Monte Carlo prediction

This is lesson 6 of Track 17 (Reinforcement Learning Foundations) and the opener of Phase 3 (Model-free learning). Phase 2 assumed P and R were known; this phase moves to the much more common setting where they are not, and the agent must learn from samples alone. Monte Carlo prediction is the simplest model-free algorithm: to estimate the value of a fixed policy, play episodes under it, look at the actual total reward each episode gave from each visited state, and average. The law of large numbers does the rest. The source curriculum is David Silver’s UCL RL course (CC BY-NC 4.0), freely available and cited per lesson as further study.

The lesson clarifies the prediction-vs-control split, walks the Monte Carlo algorithm in its first-visit and every-visit variants, gives the incremental running-average update, runs four episodes of a 3-state worked example through to the exact V^pi, and is honest about MC’s two-sided nature: unbiased in expectation but high in variance, which is what sets up TD learning in the next lesson as the bias-variance trade. It closes on MC’s role in modern RL (off-policy evaluation, MCTS rollouts) and on its limit, the requirement of terminating episodes.

This is lesson 6 of 10, the first lesson of Phase 3. It uses the MDP and value-function vocabulary from Phase 1 and treats the sample-based analogue of Phase 2’s policy evaluation. The next lesson, Temporal-difference learning, sits at the other end of the bias-variance axis: bootstrap from a one-step return plus an estimated next-state value instead of waiting for a full episode return. The lesson after that, Q-learning, wraps a TD-style update around a max-over-actions to give the canonical model-free control algorithm. So this lesson is where the rest of Phase 3 builds from.

Prerequisites: lesson 3 (Value functions and the Bellman equations) for V^pi’s definition as an expected return, and lesson 5 (Value iteration) for the planning-vs-learning split that this lesson opens up. Comfort with computing an expectation by averaging samples (Track 9’s basic-probability material) helps.

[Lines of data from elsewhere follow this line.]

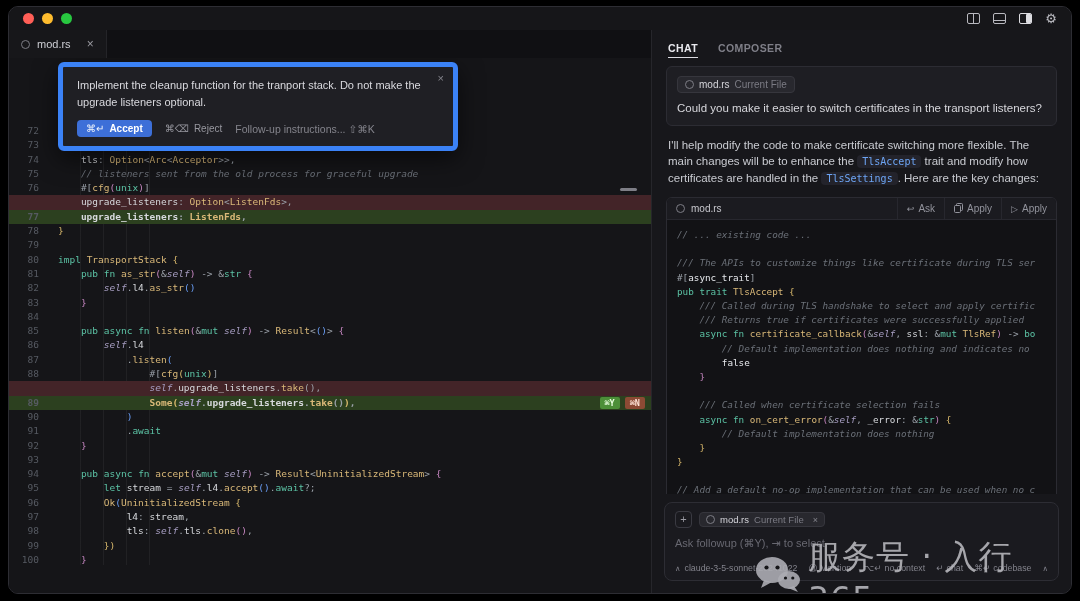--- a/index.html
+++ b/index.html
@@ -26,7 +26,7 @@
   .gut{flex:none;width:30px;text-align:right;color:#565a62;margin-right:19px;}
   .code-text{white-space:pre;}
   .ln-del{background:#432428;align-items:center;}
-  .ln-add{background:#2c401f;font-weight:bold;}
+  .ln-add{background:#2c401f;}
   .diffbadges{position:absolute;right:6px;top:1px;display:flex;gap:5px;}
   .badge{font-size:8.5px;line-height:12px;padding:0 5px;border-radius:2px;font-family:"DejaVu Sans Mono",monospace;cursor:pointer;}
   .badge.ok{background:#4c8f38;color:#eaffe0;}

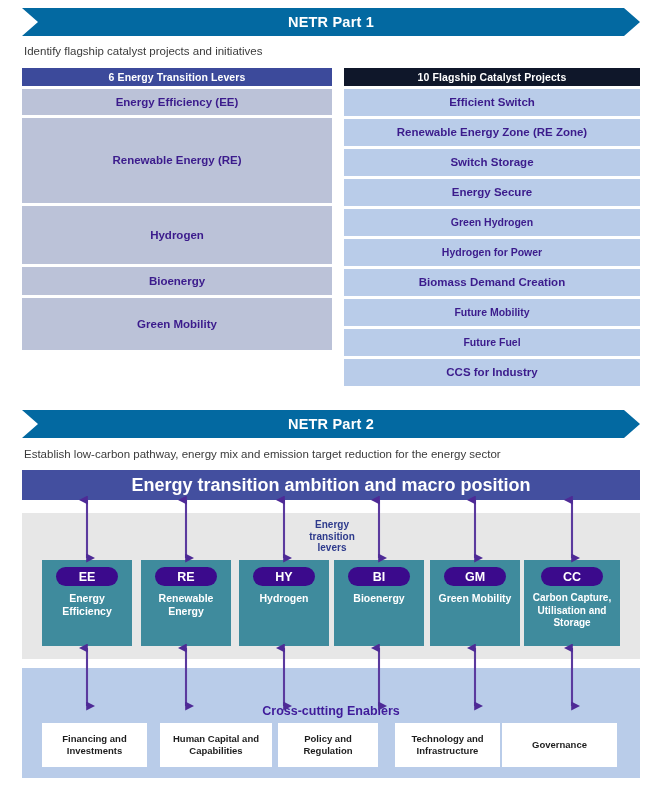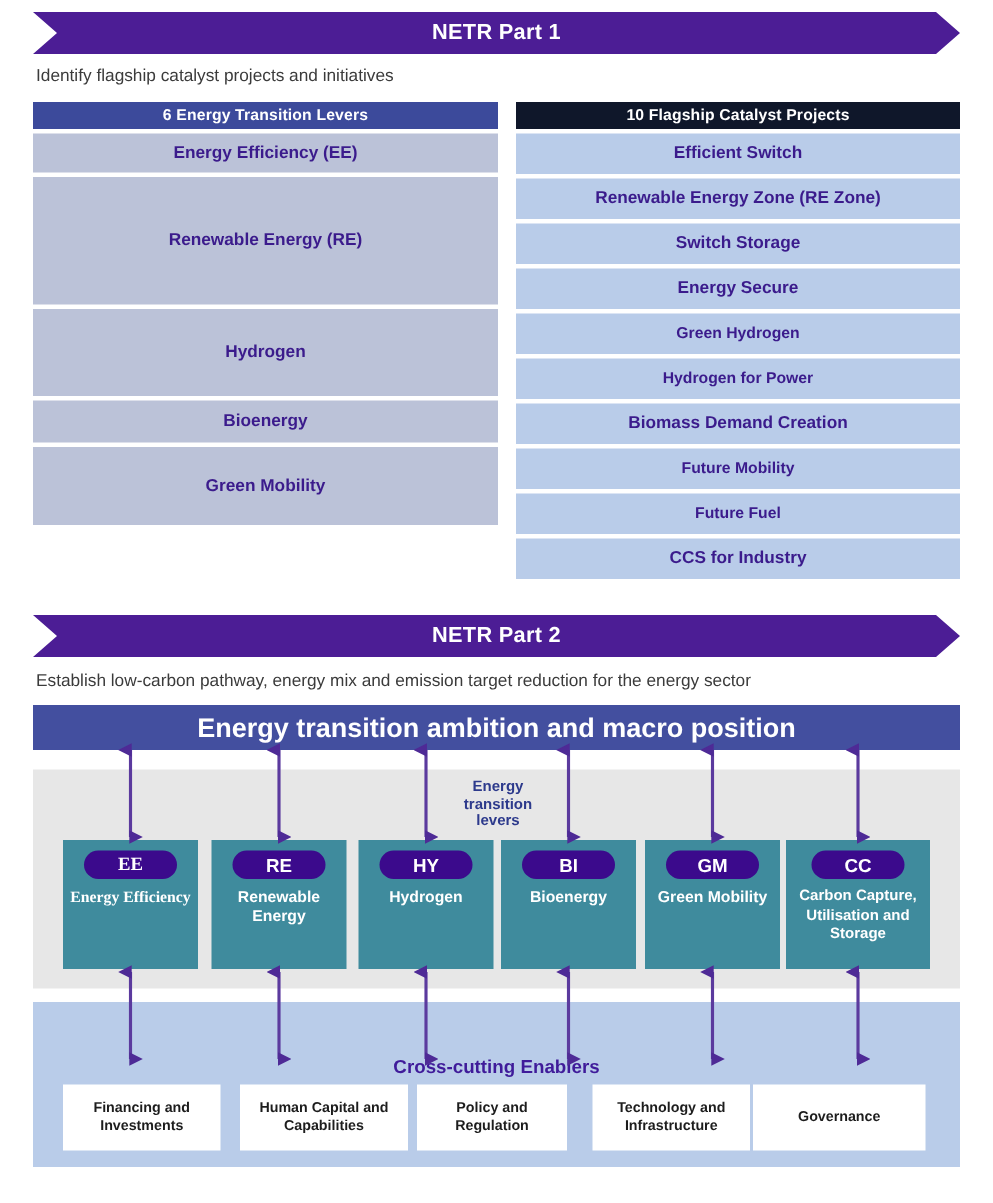--- a/index.html
+++ b/index.html
@@ -15,7 +15,7 @@
   
   .banner{
     position:absolute;left:22px;width:618px;height:28px;
-    background:#4c1d95;
+    background:#0369a1;
     color:#ffffff;
     font-size:14.5px;font-weight:bold;
     display:flex;align-items:center;justify-content:center;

The arithmetic is hand-sized: at each episode, compute the return from each state visited (one or two additions), then update the running average. The worked example uses gamma = 1 (episodic) to keep the discount out of the way; the formulas generalize unchanged for gamma < 1. No new derivations beyond writing down the sample average.

  • Explain why model-free prediction is needed when P and R are unknown, and distinguish prediction from control
  • Apply Monte Carlo prediction to estimate V^pi by averaging observed returns over episodes
  • Distinguish first-visit MC from every-visit MC and recognize that both converge to V^pi
  • Explain why Monte Carlo estimates are unbiased but high-variance, and what that implies in practice
  • Recognize Monte Carlo’s requirement of terminating episodes and why TD learning extends to the continuing case
  • Read time: about 13 minutes
  • Practice time: about 16 minutes (a self-check, a 5-episode MC simulation on a fresh 3-state MDP that shows both convergence and variance, a which-method-fits-this-setting drill, and flashcards)
  • Difficulty: standard (small arithmetic; the conceptual challenge is internalizing the bias-variance trade-off that sets up the next lesson)